Law professor Richard L. Hasen argued that the Purcell principle should be part of the public interest factor of the traditional multi-factor standard, and not a stand-alone rule. University of Texas law professor Steve Vladeck found it "troubling" that "by departing from the traditional standard, Purcell removes from the equation the possibility that, as disruptive as an injunction might be, freezing (or not issuing) it would be worse."

==Late-breaking changes by the Supreme Court itself==
Under the Purcell principle, lower courts should not intervene and change election rules close to an election. If the lower court does intervene, the Supreme Court should correct the lower court's error, even though the Supreme Court's action is also close to the election.

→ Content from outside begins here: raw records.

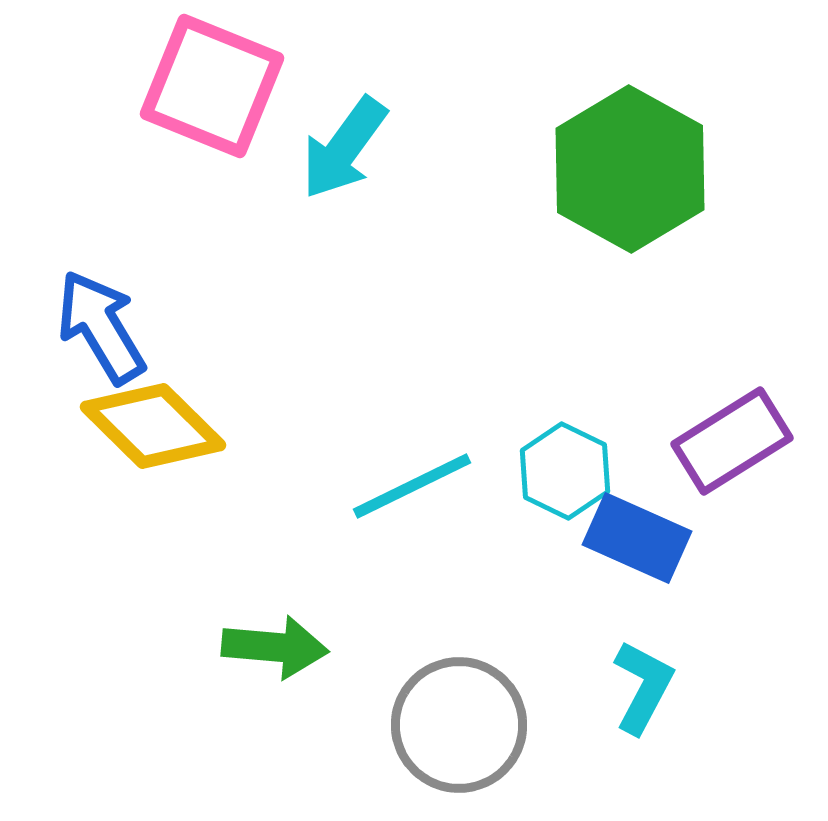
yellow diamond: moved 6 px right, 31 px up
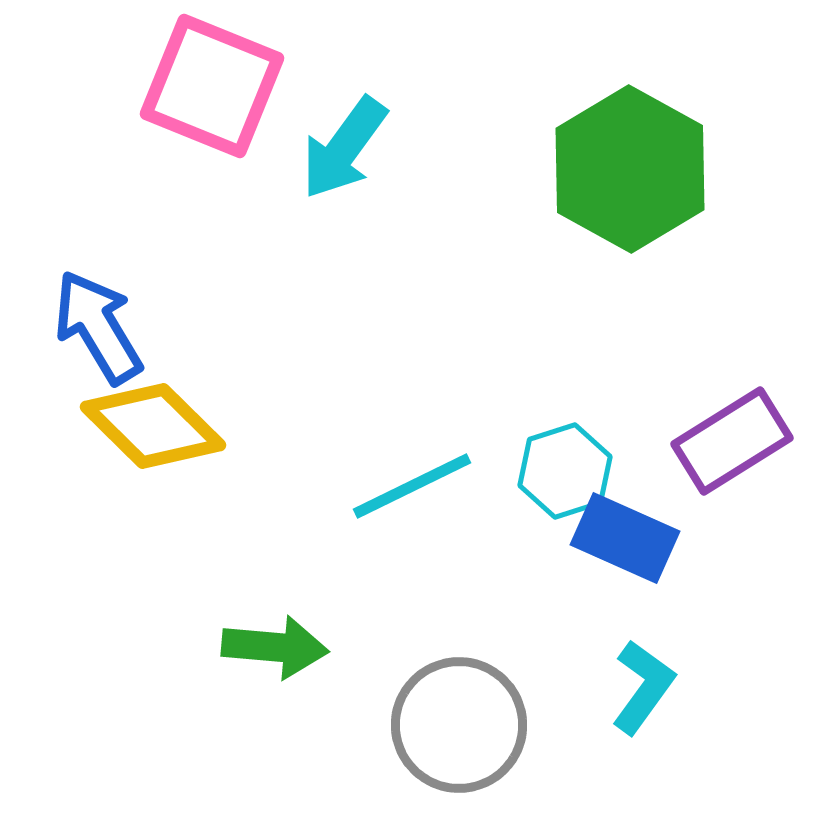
blue arrow: moved 3 px left
cyan hexagon: rotated 16 degrees clockwise
blue rectangle: moved 12 px left
cyan L-shape: rotated 8 degrees clockwise
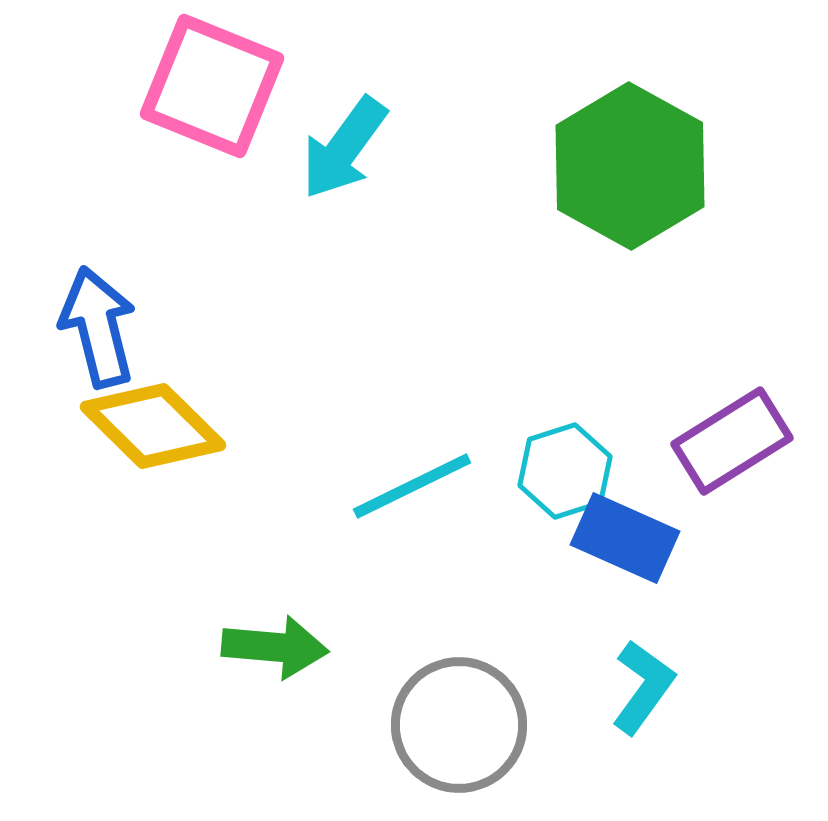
green hexagon: moved 3 px up
blue arrow: rotated 17 degrees clockwise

In Republican National Committee v. Democratic National Committee (2020), the Supreme Court cited Purcell in granting a stay of the district court's order which extended the deadline for absentee ballots. The four-justice dissent also cited Purcell, instead arguing that the Supreme Court's own intervention was even closer to the election and an even less appropriate change to the status quo. In a 6-3 decision in Louisiana v. Callais (2026), the Supreme Court did not mention Purcell in its ruling, which allowed the state to cancel an ongoing primary election and draw new districts for the 2026 congressional midterms. The three-justice dissent highlighted that the Supreme Court itself invoked Purcell months earlier regarding the same midterm elections in order to prevent a lower court from declaring new congressional maps in Texas to be an unconstitutional racial gerrymander. Also in 2026, the Supreme Court allowed Alabama in Allen v. Milligan to invalidate its own primary results in several congressional districts to allow the state to revert to a district map passed by the legislature in 2023, which had been superseded by a court-drawn map for the 2024 elections.